Aquella respuesta me reconfortó lo suficiente como para que Aday notara la relajación en mi cara.
Salimos de la cafetería y caminamos un rato por la Avenida Marítima. De cuando en cuando Aday me pasaba la mano en el hombro.
Al despedirnos, me dio un abrazo. Sus brazos de marinero prácticamente estrujaron mi espalda y, por un momento, temí quedarme sin aire. También sentí su paquete presionar contra el mío, y al tacto de los pantalones parecía generoso. Pero lo que me embriagó en ese momento fue que pude distinguir su olor corporal, un olor dulzón, que recordaba al de la tierra fresca del monte, con ligeras reminiscencias a sudor. Cuando nos separamos lo miré a los ojos. Ahora no me parecía tan feo. Por supuesto, distaba de ser guapo, pero sus facciones exageradas ahora tenían un aspecto más suavizado, más tierno.
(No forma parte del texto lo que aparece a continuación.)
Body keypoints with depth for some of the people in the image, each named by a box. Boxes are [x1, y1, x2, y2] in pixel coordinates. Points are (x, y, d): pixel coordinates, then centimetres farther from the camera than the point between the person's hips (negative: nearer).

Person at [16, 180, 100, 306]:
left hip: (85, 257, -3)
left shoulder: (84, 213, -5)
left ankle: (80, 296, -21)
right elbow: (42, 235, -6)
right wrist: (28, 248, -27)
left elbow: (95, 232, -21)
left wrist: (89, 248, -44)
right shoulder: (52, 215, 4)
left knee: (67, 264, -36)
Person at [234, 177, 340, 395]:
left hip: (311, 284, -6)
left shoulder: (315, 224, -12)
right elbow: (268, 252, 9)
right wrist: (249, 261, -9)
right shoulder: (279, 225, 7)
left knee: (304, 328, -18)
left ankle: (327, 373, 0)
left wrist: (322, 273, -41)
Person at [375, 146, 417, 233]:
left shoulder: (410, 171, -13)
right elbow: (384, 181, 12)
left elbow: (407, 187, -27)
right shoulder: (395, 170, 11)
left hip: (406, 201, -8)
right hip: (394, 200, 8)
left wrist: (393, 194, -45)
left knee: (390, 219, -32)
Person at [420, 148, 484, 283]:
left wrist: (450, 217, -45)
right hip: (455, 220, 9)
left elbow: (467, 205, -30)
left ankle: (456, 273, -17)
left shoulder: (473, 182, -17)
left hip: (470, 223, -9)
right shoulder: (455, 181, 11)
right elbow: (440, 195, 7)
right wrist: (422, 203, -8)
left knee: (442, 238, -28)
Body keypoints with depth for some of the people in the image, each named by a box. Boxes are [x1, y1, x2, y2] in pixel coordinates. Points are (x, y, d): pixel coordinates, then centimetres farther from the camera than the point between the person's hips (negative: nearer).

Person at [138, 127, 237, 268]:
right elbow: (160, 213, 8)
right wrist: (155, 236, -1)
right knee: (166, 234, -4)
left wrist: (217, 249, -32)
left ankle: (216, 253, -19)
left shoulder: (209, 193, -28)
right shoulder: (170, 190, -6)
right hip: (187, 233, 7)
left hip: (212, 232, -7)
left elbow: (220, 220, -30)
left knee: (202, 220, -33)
De pronto sentí la necesidad de abrazarlo de nuevo.
—¡Eh! —dijo, aunque no impidió el abrazo—. Parece que alguien se ha quedado con ganas de más cariño.
La constatación de esa certeza me generó un nudo en la garganta que no me molesté en deshacer. Al separarnos de nuevo bajé la mirada.
—Siento… Siento que me puedes ayudar a acostumbrarme a la lejanía.
—Si es por eso cuenta conmigo —contestó, y me golpeó suavemente en el hombro con su puño enorme.
Aday se despidió por última vez y caminó hasta doblar la esquina. Yo me quedé allí parado unos veinte minutos. Cuando volví en mí ya estaba anocheciendo.
El camino al piso compartido se me hizo lento. Pasé todo el trayecto pensando en Aday. No obstante, la sensación no era la misma que cuando pensaba en Juancho. Con Juancho, mi cuerpo se embrutecía y mi polla se inflaba hasta buscar la escapatoria de mis calzoncillos. Con Aday, por el contrario, mi cuerpo se entumecía en un frío suave que esperaba sus brazos, su torso y su voz grave pero aterciopelada.
Y sin embargo, descubrí a mitad de camino que unos latidos se abrían paso por mi entrepierna.